== Segment start ==

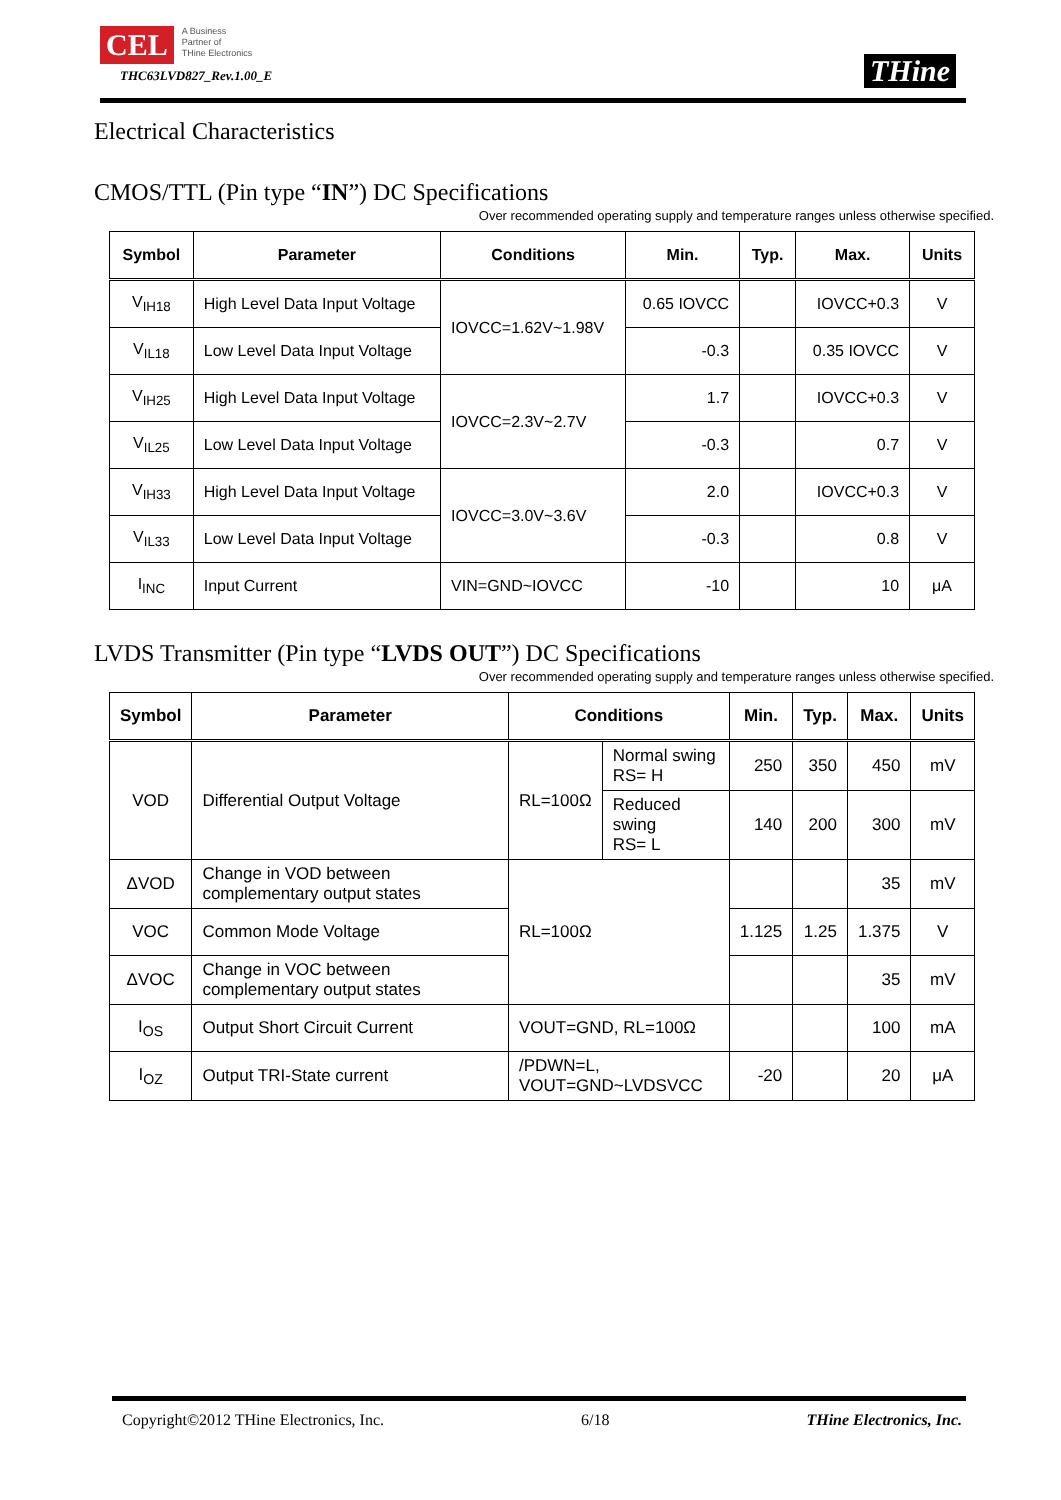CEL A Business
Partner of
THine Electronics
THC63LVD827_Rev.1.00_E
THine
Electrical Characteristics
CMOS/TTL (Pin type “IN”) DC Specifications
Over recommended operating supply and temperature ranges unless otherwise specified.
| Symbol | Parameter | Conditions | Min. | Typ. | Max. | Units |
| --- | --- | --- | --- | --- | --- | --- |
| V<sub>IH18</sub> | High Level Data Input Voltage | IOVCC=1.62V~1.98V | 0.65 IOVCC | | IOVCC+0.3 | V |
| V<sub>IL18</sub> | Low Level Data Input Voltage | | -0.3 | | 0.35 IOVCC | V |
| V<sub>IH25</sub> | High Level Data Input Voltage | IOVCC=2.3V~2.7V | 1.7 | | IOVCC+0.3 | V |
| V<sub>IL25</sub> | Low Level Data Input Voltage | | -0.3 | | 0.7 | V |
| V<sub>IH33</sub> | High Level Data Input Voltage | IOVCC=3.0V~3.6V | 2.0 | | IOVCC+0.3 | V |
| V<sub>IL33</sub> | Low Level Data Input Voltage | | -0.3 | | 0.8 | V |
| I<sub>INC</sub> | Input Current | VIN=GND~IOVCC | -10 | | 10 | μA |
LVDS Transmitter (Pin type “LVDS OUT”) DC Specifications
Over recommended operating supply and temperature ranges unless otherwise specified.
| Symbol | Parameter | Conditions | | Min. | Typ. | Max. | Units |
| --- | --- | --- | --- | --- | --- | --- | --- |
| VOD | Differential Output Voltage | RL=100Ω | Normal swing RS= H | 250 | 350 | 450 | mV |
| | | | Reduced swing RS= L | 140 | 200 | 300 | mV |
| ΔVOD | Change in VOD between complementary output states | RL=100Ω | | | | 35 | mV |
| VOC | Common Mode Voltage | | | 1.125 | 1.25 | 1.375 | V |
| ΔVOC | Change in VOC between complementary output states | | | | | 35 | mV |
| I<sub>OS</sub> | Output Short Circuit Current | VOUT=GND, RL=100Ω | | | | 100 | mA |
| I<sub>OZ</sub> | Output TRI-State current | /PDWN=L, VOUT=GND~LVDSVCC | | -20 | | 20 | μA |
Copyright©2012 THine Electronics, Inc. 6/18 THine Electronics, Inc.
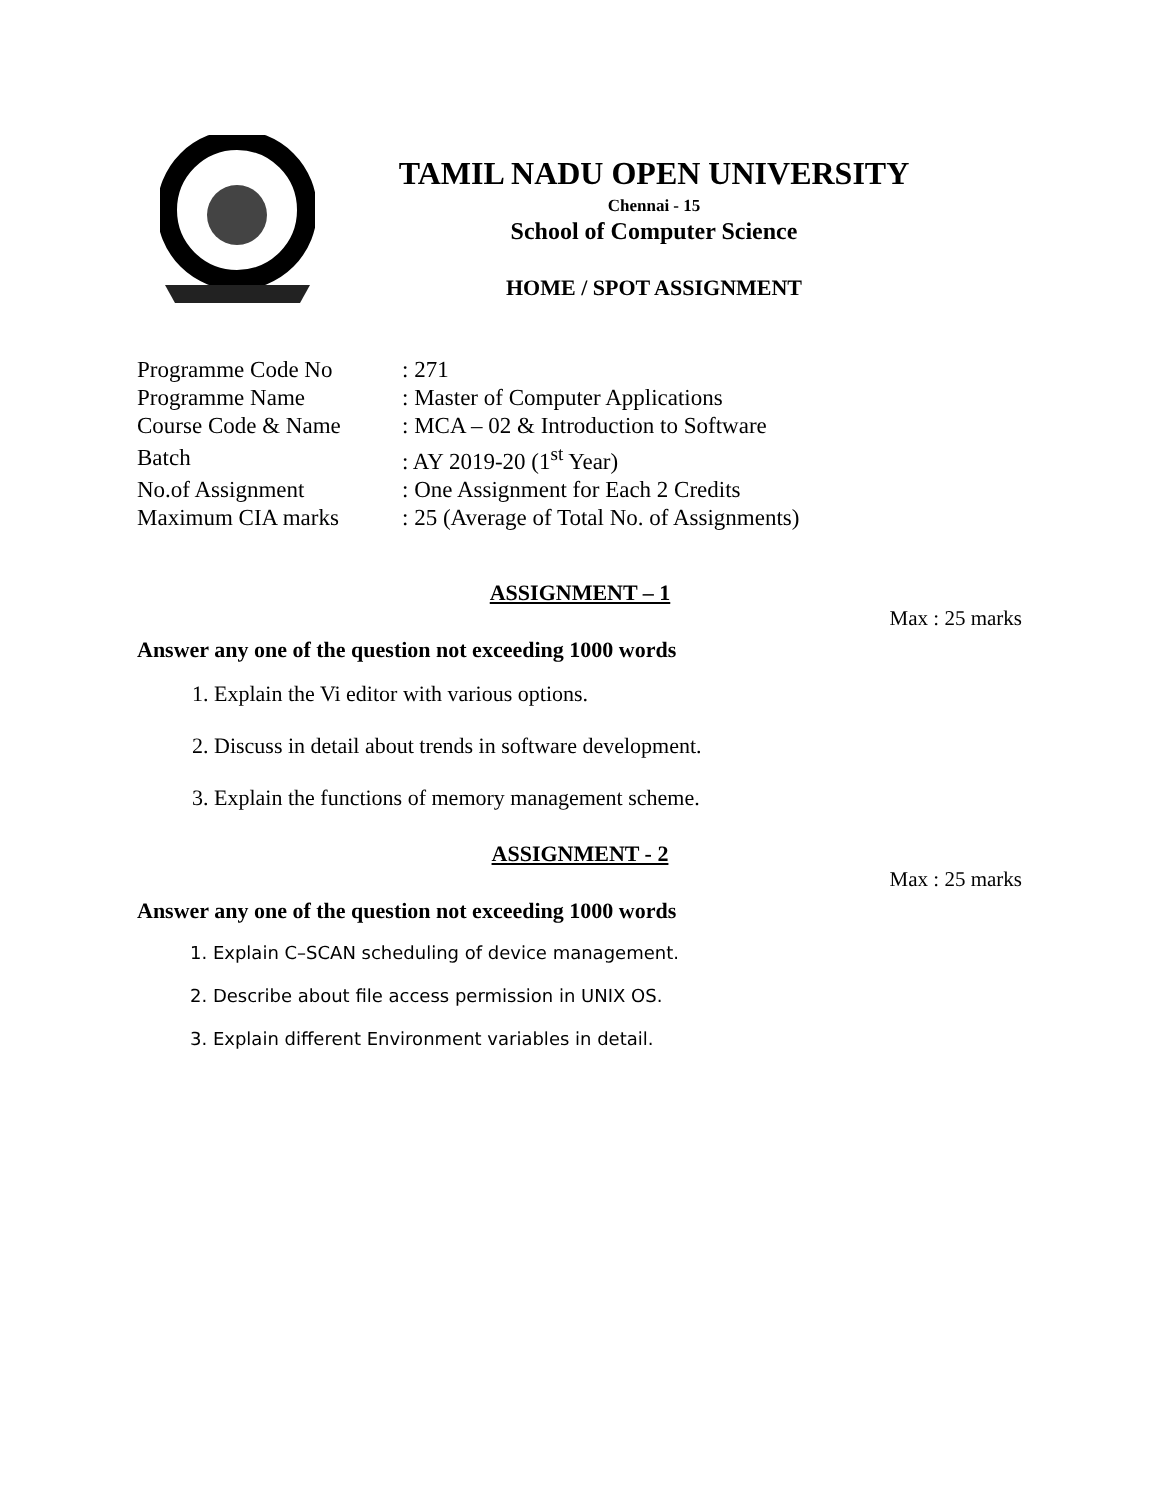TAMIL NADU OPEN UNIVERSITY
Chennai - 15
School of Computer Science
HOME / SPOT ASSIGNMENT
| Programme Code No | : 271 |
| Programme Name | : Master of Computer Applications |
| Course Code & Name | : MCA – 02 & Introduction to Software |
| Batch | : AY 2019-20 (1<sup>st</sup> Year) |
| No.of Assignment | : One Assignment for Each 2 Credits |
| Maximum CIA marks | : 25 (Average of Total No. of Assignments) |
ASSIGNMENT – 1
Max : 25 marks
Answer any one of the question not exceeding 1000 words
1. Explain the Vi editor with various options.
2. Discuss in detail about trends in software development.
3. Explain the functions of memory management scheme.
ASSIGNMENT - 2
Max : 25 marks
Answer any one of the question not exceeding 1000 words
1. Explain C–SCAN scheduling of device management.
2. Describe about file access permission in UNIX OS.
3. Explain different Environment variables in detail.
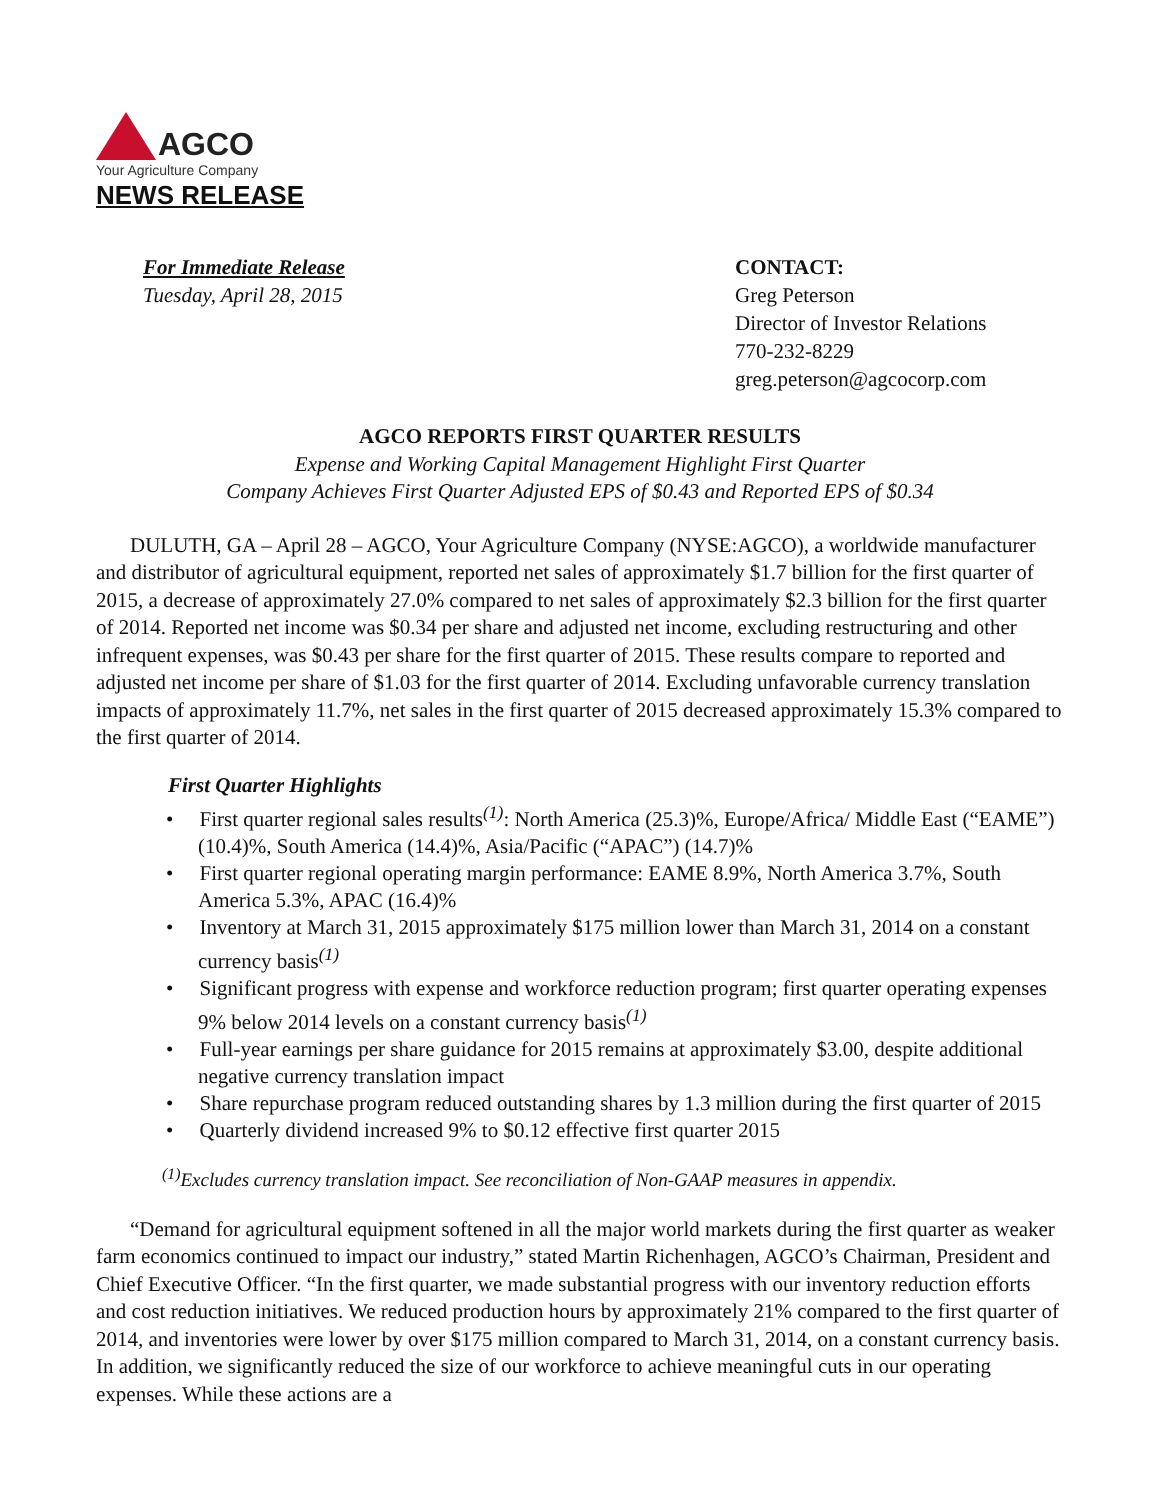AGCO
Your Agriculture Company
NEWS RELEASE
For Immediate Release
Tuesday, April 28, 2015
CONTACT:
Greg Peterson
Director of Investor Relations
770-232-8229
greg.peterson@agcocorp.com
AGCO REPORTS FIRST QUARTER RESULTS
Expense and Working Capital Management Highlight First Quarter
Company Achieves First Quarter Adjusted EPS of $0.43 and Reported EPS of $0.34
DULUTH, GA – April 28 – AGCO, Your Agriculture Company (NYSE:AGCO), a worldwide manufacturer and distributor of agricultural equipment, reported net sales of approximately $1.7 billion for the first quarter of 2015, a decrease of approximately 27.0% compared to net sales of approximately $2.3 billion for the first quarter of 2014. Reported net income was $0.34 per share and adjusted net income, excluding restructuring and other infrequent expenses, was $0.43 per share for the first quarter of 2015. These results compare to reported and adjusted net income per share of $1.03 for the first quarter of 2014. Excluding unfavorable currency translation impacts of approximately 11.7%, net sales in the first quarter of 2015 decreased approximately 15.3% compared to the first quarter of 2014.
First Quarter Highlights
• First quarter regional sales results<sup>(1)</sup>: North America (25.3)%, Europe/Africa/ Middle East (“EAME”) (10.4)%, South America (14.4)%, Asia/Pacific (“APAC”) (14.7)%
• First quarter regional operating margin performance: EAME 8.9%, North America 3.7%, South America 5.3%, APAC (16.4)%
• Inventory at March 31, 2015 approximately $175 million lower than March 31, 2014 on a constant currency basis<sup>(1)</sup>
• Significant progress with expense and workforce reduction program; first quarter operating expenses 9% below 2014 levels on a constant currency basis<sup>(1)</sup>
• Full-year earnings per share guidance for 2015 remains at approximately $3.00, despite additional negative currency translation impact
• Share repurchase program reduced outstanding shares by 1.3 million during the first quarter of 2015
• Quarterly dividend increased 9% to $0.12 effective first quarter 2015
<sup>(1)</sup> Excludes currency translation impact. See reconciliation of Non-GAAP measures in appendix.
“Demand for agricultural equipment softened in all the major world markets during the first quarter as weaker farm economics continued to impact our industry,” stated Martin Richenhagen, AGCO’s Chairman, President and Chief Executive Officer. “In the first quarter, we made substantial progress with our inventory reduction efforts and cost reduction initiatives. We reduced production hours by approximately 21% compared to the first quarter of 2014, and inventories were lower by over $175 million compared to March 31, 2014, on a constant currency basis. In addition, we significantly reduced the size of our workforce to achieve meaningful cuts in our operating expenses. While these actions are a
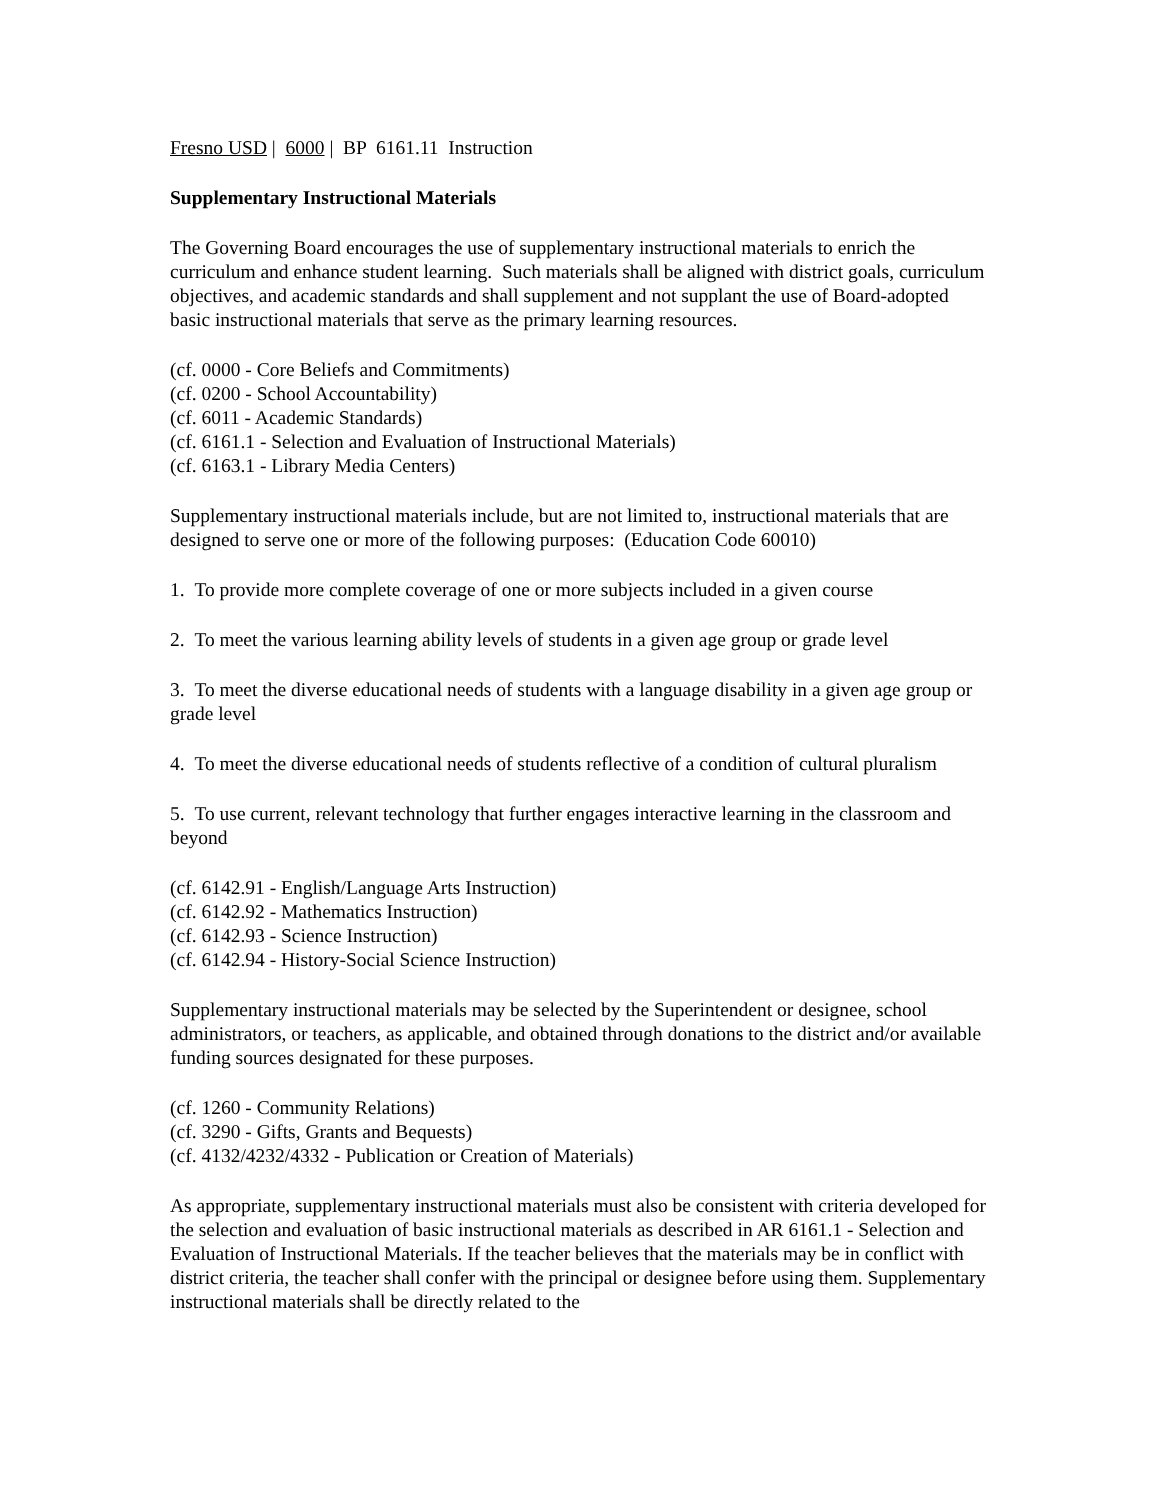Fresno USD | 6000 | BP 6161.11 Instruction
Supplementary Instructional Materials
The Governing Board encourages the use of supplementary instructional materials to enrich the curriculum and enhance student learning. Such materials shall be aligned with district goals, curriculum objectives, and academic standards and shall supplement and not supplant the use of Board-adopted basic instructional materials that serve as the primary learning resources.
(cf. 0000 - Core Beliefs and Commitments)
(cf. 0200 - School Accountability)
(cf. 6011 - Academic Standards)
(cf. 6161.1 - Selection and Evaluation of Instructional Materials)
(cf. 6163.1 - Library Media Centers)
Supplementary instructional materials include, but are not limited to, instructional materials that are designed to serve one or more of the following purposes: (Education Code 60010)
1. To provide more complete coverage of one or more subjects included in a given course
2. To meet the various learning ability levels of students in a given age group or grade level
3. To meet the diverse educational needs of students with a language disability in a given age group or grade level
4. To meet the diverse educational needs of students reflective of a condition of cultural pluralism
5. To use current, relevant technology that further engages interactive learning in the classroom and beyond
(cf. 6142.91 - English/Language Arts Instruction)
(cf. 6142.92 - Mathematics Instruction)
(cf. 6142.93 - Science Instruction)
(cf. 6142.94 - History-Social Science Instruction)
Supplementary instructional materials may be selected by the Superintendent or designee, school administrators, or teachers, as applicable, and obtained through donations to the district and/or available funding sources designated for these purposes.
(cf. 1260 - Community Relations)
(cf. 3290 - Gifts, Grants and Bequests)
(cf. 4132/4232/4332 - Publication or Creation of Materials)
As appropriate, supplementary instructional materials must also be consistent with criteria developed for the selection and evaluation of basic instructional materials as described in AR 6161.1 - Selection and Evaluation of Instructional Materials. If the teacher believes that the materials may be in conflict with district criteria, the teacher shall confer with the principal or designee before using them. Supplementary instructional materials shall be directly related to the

== Segment end ==

> TO DO
Taking the entries above, write out exactly the lines starting with the line containing "Conditions | Min." and going on through the line containing "IOVCC | V |", both included, and nothing else.

> YOUR RESPONSE
| Symbol | Parameter | Conditions | Min. | Typ. | Max. | Units |
| --- | --- | --- | --- | --- | --- | --- |
| V<sub>IH18</sub> | High Level Data Input Voltage | IOVCC=1.62V~1.98V | 0.65 IOVCC | | IOVCC+0.3 | V |
| V<sub>IL18</sub> | Low Level Data Input Voltage | | -0.3 | | 0.35 IOVCC | V |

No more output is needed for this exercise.